Selected excerpt Block Start

# Trade Marcus Banks



## DWest Superstar (Jun 30, 2005)

Trade Banks' while his value is high, it won't last long. Orien Greene is a great option for backup! :clap:


----------



## #1AntoineWalkerFan (Mar 10, 2005)

*Re: Now's the time*

yeeee....NOOOOOOOOOOOO :curse:


----------



## Premier (Oct 30, 2003)

*Re: Now's the time*

Excuse me?

You do not like Greene either, from what I recall. Also, Banks is a far better player than Greene. His only problem is that he has a shooting mentality when he is in fact, not a very good shooter. Also, he seems to get the ball with 1-3 seconds left on the shot clock so he is obligated to shoot or cause a turnover (in which case you would be even more against him).

Please.


----------



## P-Dub34 (May 19, 2005)

*Re: Now's the time*

Man, we could have Steve Nash manning the point and you'd want him gone "while his value is high" so that West could get more PT. Admit it, Banks' improved play is making you uneasy.


----------



## #1AntoineWalkerFan (Mar 10, 2005)

*Re: Now's the time*



P-Dub34 said:


> Man, we could have Steve Nash manning the point and you'd want him gone "while his value is high" so that West could get more PT. Admit it, Banks' improved play is making you uneasy.



lmao its really true


----------



## Premier (Oct 30, 2003)

*Re: Now's the time*

I don't wish to call out Marcus, but his performance last night (from what I saw) was pretty bad so his comments, while over-zealous, are sort of appropriate.


----------



## P-Dub34 (May 19, 2005)

Selected excerpt Block End
Supplied material Block Start

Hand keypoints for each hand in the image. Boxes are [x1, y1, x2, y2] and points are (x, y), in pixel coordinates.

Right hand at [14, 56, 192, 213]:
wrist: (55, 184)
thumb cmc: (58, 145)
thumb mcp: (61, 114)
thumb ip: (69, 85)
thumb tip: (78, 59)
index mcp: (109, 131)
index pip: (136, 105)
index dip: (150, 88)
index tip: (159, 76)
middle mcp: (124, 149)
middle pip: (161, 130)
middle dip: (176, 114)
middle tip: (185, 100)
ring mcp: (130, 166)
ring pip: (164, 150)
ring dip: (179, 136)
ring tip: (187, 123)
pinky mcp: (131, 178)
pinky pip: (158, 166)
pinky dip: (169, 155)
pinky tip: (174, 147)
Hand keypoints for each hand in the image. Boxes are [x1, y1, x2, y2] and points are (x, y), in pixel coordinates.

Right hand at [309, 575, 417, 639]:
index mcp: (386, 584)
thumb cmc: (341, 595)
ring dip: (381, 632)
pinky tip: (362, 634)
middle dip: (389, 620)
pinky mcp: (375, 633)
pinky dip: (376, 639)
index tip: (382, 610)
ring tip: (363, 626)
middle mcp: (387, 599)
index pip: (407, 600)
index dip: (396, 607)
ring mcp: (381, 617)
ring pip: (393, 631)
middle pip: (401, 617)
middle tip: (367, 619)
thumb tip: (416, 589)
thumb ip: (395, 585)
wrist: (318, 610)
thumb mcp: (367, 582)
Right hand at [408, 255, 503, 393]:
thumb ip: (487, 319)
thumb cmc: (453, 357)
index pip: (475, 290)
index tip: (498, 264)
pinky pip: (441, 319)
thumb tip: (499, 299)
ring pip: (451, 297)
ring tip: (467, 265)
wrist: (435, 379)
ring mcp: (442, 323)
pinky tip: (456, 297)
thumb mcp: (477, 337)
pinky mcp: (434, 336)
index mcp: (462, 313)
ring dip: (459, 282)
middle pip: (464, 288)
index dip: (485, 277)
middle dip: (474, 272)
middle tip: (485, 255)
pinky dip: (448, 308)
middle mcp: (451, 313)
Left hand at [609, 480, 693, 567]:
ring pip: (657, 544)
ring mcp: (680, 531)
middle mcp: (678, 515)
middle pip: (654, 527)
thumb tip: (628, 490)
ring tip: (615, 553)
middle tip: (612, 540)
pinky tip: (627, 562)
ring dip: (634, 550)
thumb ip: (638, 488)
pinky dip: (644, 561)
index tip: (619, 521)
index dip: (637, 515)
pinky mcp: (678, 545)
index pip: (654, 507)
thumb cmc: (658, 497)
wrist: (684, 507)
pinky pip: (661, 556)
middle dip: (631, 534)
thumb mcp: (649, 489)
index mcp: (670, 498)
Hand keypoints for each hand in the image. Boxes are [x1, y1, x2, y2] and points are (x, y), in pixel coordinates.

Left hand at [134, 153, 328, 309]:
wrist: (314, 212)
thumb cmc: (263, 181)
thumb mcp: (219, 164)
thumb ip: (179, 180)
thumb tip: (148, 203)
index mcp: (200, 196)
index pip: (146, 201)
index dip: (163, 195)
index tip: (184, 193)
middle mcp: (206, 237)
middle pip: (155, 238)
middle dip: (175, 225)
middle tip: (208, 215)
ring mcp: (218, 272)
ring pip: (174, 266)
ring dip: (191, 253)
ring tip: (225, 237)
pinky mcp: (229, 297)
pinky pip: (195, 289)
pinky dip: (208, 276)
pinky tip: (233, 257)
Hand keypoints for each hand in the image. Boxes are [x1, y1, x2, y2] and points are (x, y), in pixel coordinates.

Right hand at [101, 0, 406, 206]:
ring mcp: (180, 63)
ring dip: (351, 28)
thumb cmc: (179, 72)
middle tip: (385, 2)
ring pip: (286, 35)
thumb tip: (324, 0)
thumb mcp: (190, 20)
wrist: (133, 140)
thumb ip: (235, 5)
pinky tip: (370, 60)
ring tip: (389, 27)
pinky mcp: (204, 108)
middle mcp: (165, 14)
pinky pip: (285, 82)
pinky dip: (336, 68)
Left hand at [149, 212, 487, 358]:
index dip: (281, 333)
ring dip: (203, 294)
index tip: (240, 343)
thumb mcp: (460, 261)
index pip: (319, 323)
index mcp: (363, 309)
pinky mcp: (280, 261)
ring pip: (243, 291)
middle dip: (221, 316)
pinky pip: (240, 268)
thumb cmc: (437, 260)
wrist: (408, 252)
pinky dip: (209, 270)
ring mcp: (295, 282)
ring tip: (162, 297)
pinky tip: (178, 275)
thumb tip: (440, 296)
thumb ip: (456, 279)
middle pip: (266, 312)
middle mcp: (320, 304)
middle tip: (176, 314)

Supplied material Block End

Task description
From the Marcus Banks trade thread, extract the passage starting with "lmao its really" and going on through "sort of appropriate.". The records have nothing to do with the Marcus Banks trade thread.

Problem solution
lmao its really true


----------



## Premier (Oct 30, 2003)

*Re: Now's the time*

I don't wish to call out Marcus, but his performance last night (from what I saw) was pretty bad so his comments, while over-zealous, are sort of appropriate.